Die Karwoche

Die Karwoche wird in Griechenland "Megáli Evdomáda" genannt, die "Große Woche". In dieser Woche vor dem Ostersonntag steigern sich die kirchlichen Aktivitäten von Tag zu Tag. Damit einhergehend nehmen auch immer mehr Menschen Urlaub, um sich auf das bevorstehende Osterfest einzustimmen und Vorbereitungen für die Osternachtfeier und den Ostersonntag zu treffen.

Fest verbunden mit dem griechischen Osterfest ist das Tsouréki, das Osterbrot, ein süßes Hefegebäck.
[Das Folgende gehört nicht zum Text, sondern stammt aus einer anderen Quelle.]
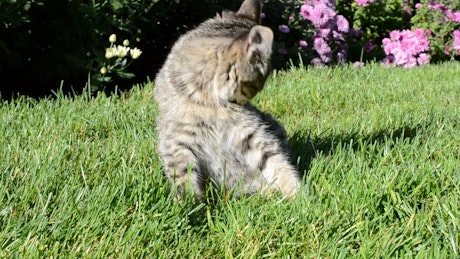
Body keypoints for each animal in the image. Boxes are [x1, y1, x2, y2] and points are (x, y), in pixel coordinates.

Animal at [153, 0, 300, 201]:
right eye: (257, 85)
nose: (250, 100)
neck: (211, 103)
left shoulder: (251, 136)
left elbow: (279, 164)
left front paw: (300, 197)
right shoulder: (179, 143)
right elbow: (184, 180)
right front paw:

Und natürlich die rot gefärbten hartgekochten Eier, die traditionell eigentlich erst am Gründonnerstag gefärbt werden, aber natürlich vorher bereits überall zu kaufen sind.

Tsouréki und rote Eier
Tsoureki und rote Eier
Tsourékia und ähnliches Backwerk
Tsourékia und ähnliches Backwerk

Montag - Megáli Deftéra

Die Karwoche beginnt. Von nun an finden in allen großen Kirchen in Milos Abendgottesdienste statt.

Dienstag - Megáli Tríti

Die Lesungen folgen einem festen Schema. Zu Beginn der Karwoche sind es vor allem Gleichnisse, im Verlauf der Woche steht die Passion Christi im Vordergrund und es wird jeweils tagesspezifisch Bezug auf die Geschehnisse in den letzten Tagen vor seiner Kreuzigung und Auferstehung genommen.

Mittwoch - Megáli Tetárti

Abendmahlsamt. In der Messe wird des letzten Abendmahls gedacht, das Jesus mit seinen Jüngern hielt. Eigentlich fand dieses Ereignis ja am Donnerstag statt, und so wird es auch in der katholischen Kirche begangen. Die Abendmessen in der griechisch-orthodoxen Karwoche hingegen behandeln zumeist die Ereignisse des darauffolgenden Tages.

Gründonnerstag - Megáli Pémpti

Die 12 Evangelien werden verlesen, analog dazu läuten die Kirchenglocken. Nach dem sechsten Evangelium wird das Kreuz aus dem Altarraum in die Mitte der Kirche gebracht und von den Gläubigen verehrt. Dieser symbolische Akt nimmt bezug auf die Kreuzigung - auch hier wieder am Vorabend des eigentlichen Tages, des Karfreitags.

Kreuze auf dem Golgotás
Kreuze auf dem Golgotás

Karfreitag - Megáli Paraskeví

Die Kreuzigung Christi wurde bereits am Vorabend thematisiert, so beginnt der Karfreitag mit der Kreuzabnahme. Eine Besonderheit in Milos ist der "Golgotás", der Golgotahügel oberhalb von Plakes. Auf diesem Hügel stehen ganzjährig drei hinreichend große Kreuze, an denen vor Ostern die Figuren von Jesus und seinen beiden Mitgekreuzigten angebracht werden. Am Karfreitag um die Mittagszeit wird hier die Kreuzabnahme sehr plastisch nachgestellt.

Während des Tages wird in der Kirche das symbolische, mit Blumen geschmückte Grab Christi verehrt. Dieser "Epitáfios" wird am Abend in einer großen Prozession durch die Straßen getragen. Viele Anwohner warten längs des Weges, haben Weihrauch vor den Häusern entzündet und gelegentlich steigen ein paar Feuerwerksraketen auf. Da in Milos mehrere Kirchen ihre eigene Prozession veranstalten, erfordert die Wegführung insbesondere im Bereich von Karodromos eine gewisse Logistik. Dennoch kann es zu einem regelrechten Verkehrsstau und dem kurios anmutenden Aufeinandertreffen von bis zu drei Epitaphen kommen.

Nachdem die Prozession wieder an der Kirche angekommen ist, wird der Epitaph vor dessen Eingang platziert. Die Gläubigen gehen nacheinander gebückt darunter hindurch in die Kirche, um dem Grab Christi abermals die Ehre zu erweisen.